BBS水木清华站∶精华区

发信人: althea (痛并快乐着), 信区: Linux
标  题: Linux Performance Turing -- Linux Turing Basics
发信站: BBS 水木清华站 (Tue Nov  9 01:52:11 1999)

          Linux Tuning Basics
  Before reading anything else, make sure you have done this

1. Introduction

This site is focussed around performing tuning on a Linux box.
That means attempting to wring the maximum performance possible
from the hardware and software.

There is no such thing as a typical linux box. What we are
attempting to show is the items to look at when making
optimisations to your system. As such, we have to assume a
general base level of knowledge and system setup. The idea of
this document is to provide that. At the same time, it is a bit
of a prep into how hardware and software relate together (so that
you understand why all the rest of the stuff at this site works).

# # # #

## REQUIRED WORK
Could you reproduce the entire Linux tuning post verbatim, from its first line to its last? What comes next is separate material, unrelated to the Linux tuning post.

# # # #

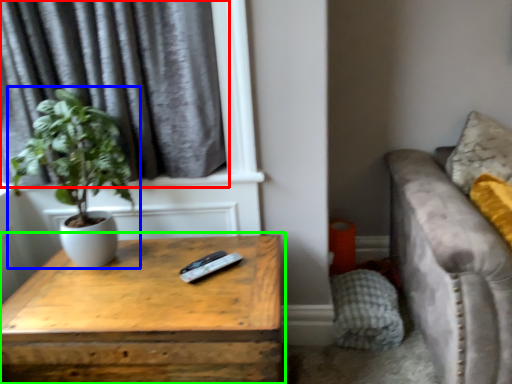
Question: Which is nearer to the curtain (highlighted by a red box)? houseplant (highlighted by a blue box) or table (highlighted by a green box).

Choices:
 (A) houseplant
 (B) table

Answer: (A)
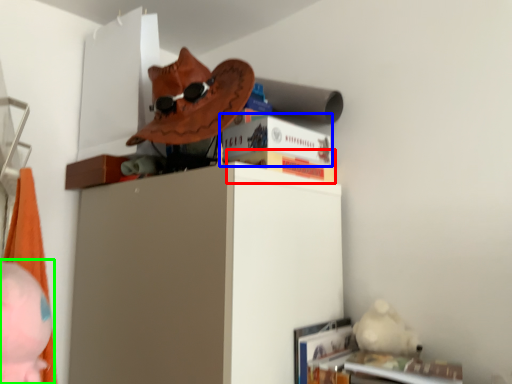
Question: Based on their relative distances, which object is farther from paperback book (highlighted by a red box)? Choose from paperback book (highlighted by a blue box) and person (highlighted by a green box).

Choices:
 (A) paperback book
 (B) person

Answer: (B)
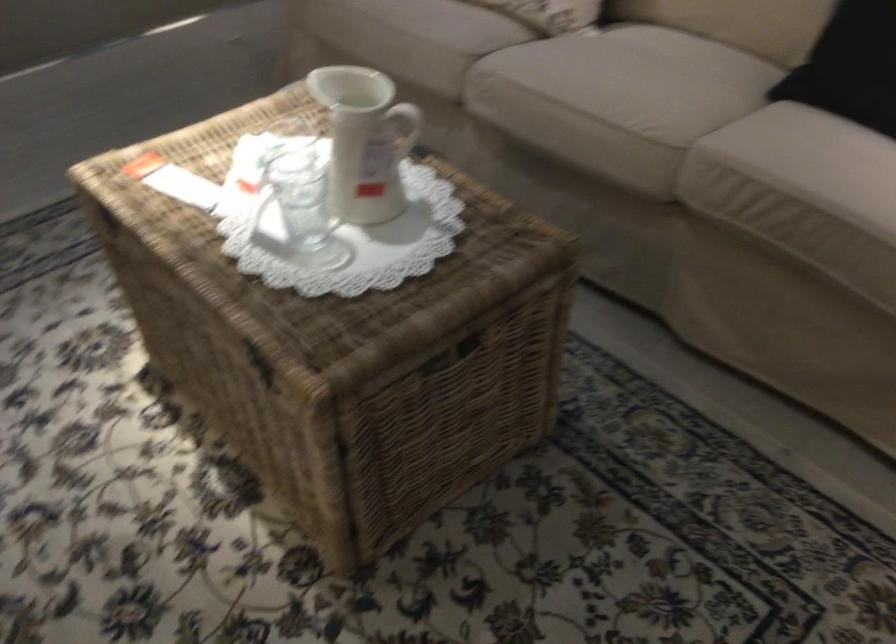
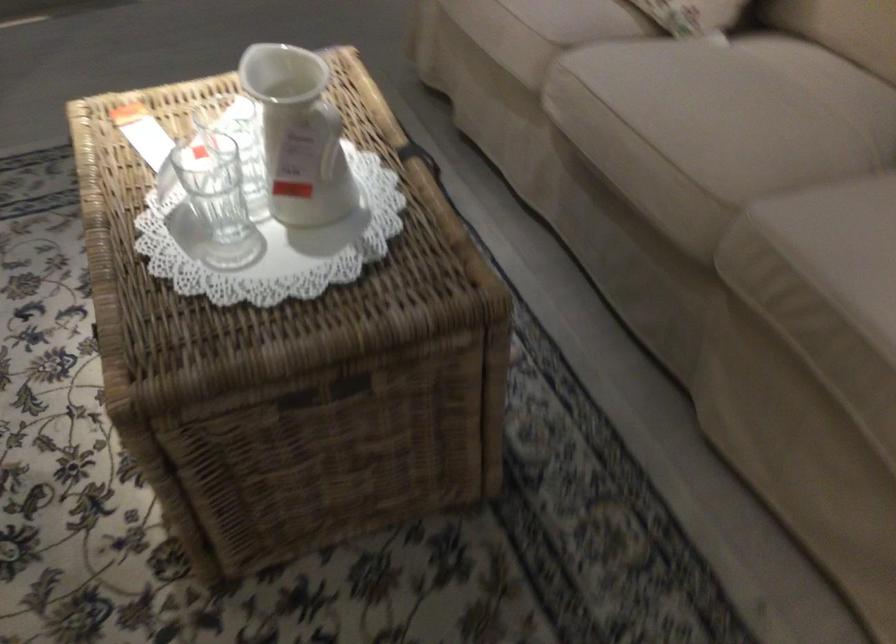
Find the pixel in the second image that matches point 648,125 in the first image.

(704, 167)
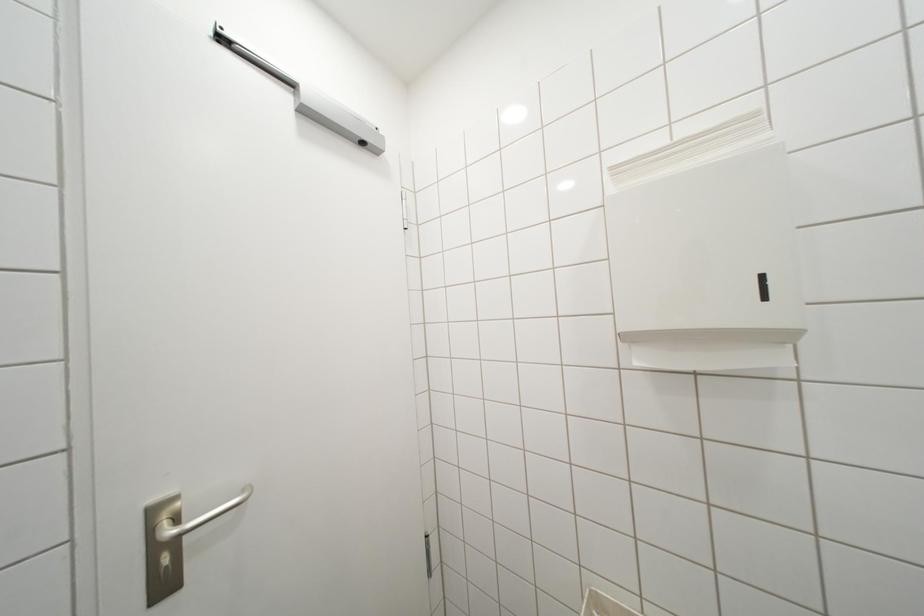
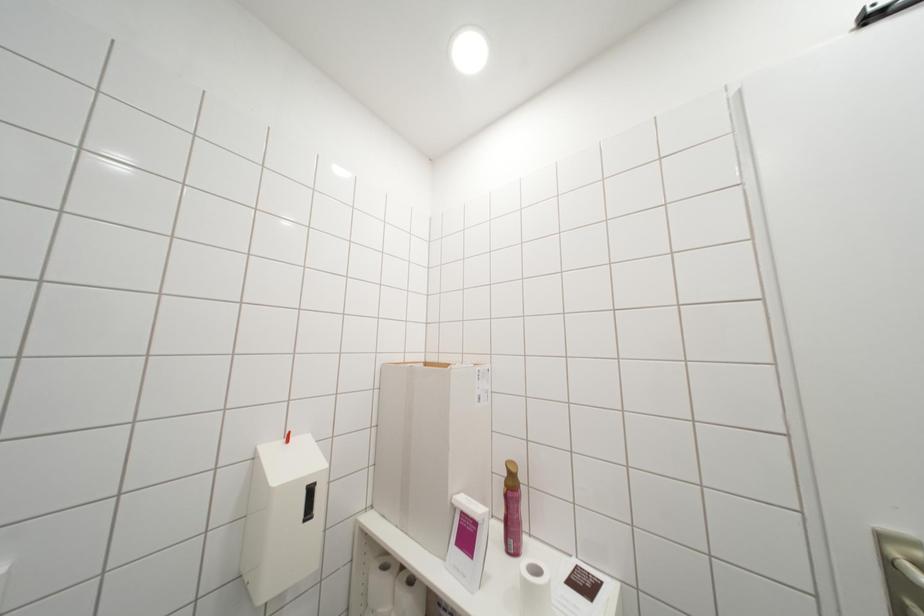
Question: How did the camera likely rotate?

Choices:
 (A) Left
 (B) Right
 (C) Up
 (D) Down

Answer: (A)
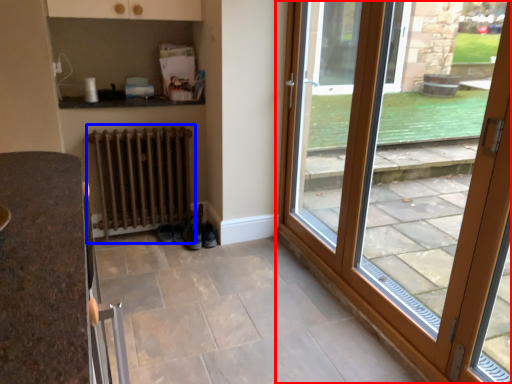
Question: Which point is further to the camera, door (highlighted by a red box) or radiator (highlighted by a blue box)?

Choices:
 (A) door
 (B) radiator

Answer: (B)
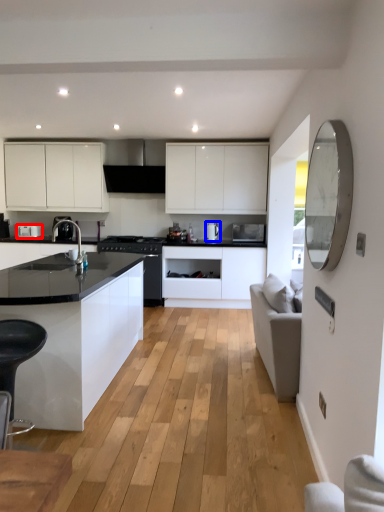
Question: Among these objects, which one is nearest to the camera, kitchen appliance (highlighted by a red box) or kitchen appliance (highlighted by a blue box)?

Choices:
 (A) kitchen appliance
 (B) kitchen appliance

Answer: (B)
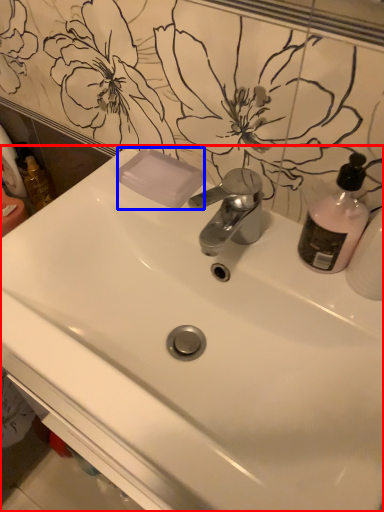
Question: Among these objects, which one is nearest to the camera, sink (highlighted by a red box) or soap (highlighted by a blue box)?

Choices:
 (A) sink
 (B) soap

Answer: (A)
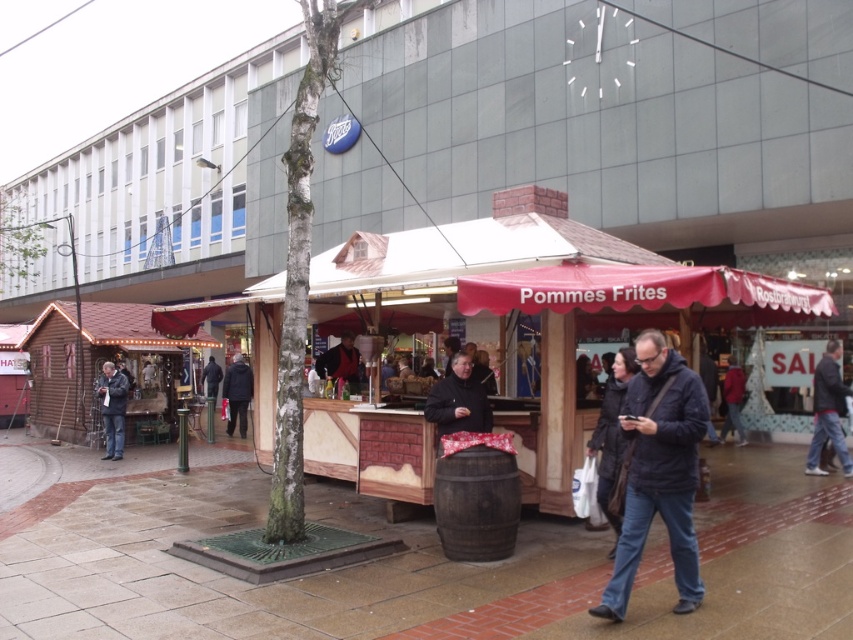
Question: Which of the following is the closest to the observer?

Choices:
 (A) dark blue jacket at center
 (B) black fabric jacket at center

Answer: (A)

Question: Among these objects, which one is nearest to the camera?

Choices:
 (A) pink fabric canopy at center
 (B) dark blue jacket at center
 (C) dark blue jeans at lower right

Answer: (B)

Question: Which point is farther to the camera?

Choices:
 (A) (840, 436)
 (B) (664, 483)
 (C) (106, 429)
 (D) (799, 284)

Answer: (C)

Question: Considering the relative positions of dark blue jeans at lower right and dark brown leather jacket at center in the image provided, where is dark blue jeans at lower right located with respect to dark brown leather jacket at center?

Choices:
 (A) above
 (B) below

Answer: (B)

Question: Can you confirm if black fabric jacket at center is positioned to the right of dark brown leather jacket at center?

Choices:
 (A) no
 (B) yes

Answer: (A)

Question: Is dark blue jacket at center to the left of black fabric jacket at center from the viewer's perspective?

Choices:
 (A) yes
 (B) no

Answer: (B)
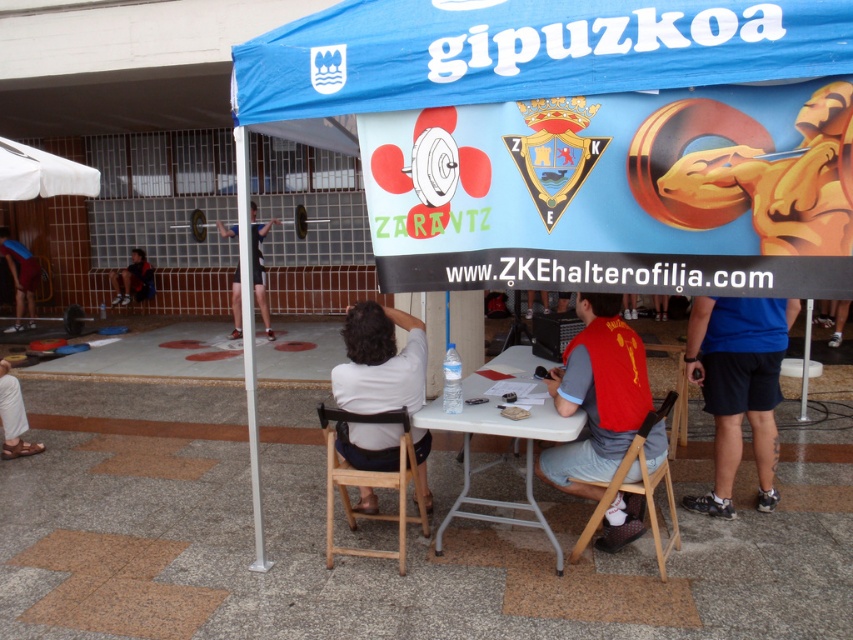
Is red fabric vest at center to the left of blue fabric shorts at lower right from the viewer's perspective?

Correct, you'll find red fabric vest at center to the left of blue fabric shorts at lower right.

Between red fabric vest at center and blue fabric shorts at lower right, which one has less height?

With less height is blue fabric shorts at lower right.

In order to click on red fabric vest at center in this screenshot , I will do `click(596, 396)`.

Who is positioned more to the right, dark blue shirt at center or dark blue shorts at lower left?

Positioned to the right is dark blue shirt at center.

Does dark blue shirt at center have a larger size compared to dark blue shorts at lower left?

Yes.

Is point (260, 275) in front of point (123, 282)?

That is True.

Identify the location of dark blue shirt at center. (260, 266).

Consider the image. Which is above, red fabric vest at center or white fabric shirt at center?

red fabric vest at center is higher up.

Is red fabric vest at center closer to camera compared to white fabric shirt at center?

Yes, it is in front of white fabric shirt at center.

Is point (544, 449) positioned in front of point (416, 330)?

No, it is behind (416, 330).

At what (x,y) coordinates should I click in order to perform the action: click on red fabric vest at center. Please return your answer as a coordinate pair (x, y). The height and width of the screenshot is (640, 853). Looking at the image, I should click on (596, 396).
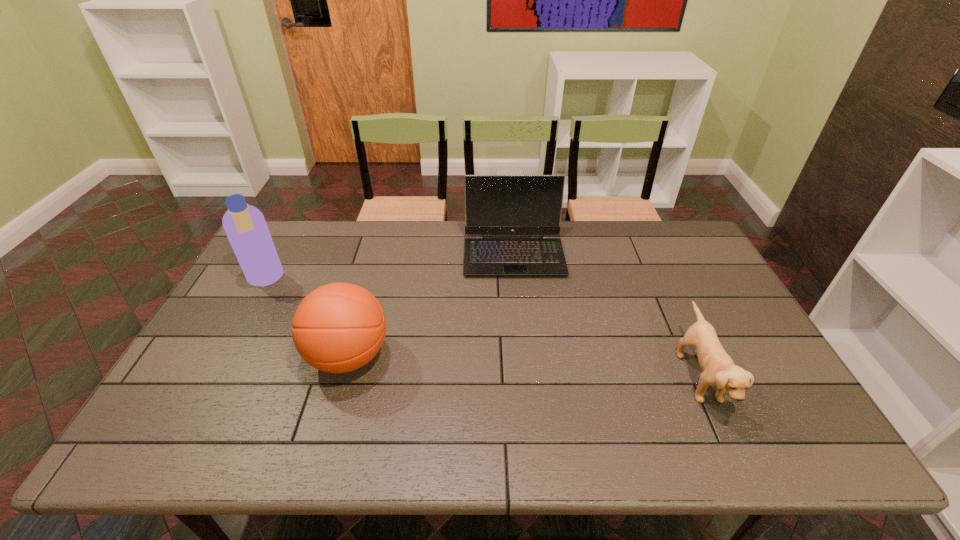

# # # #

## RESPONSE AREA
BBS水木清华站∶精华区

发信人: althea (痛并快乐着), 信区: Linux
标  题: Linux Performance Turing -- Linux Turing Basics
发信站: BBS 水木清华站 (Tue Nov  9 01:52:11 1999)

          Linux Tuning Basics
  Before reading anything else, make sure you have done this

1. Introduction

This site is focussed around performing tuning on a Linux box.
That means attempting to wring the maximum performance possible
from the hardware and software.

There is no such thing as a typical linux box. What we are
attempting to show is the items to look at when making
optimisations to your system. As such, we have to assume a
general base level of knowledge and system setup. The idea of
this document is to provide that. At the same time, it is a bit
of a prep into how hardware and software relate together (so that
you understand why all the rest of the stuff at this site works).